§ To do: In the data that follows, count the lines in which the word "basket" occurs, and report that figure alone.

START Records to process

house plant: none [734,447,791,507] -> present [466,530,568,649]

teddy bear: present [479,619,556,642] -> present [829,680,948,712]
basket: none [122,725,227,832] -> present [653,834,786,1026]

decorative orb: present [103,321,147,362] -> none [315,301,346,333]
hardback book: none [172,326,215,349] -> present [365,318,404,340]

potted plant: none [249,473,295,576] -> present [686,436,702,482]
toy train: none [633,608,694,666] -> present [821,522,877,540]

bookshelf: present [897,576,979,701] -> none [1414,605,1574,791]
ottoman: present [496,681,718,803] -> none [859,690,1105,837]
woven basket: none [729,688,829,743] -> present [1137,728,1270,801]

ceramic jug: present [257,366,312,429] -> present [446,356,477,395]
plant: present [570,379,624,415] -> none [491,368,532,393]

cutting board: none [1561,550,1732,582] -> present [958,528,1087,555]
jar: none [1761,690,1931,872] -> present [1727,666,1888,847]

END Records to process

§ Exercise output: 2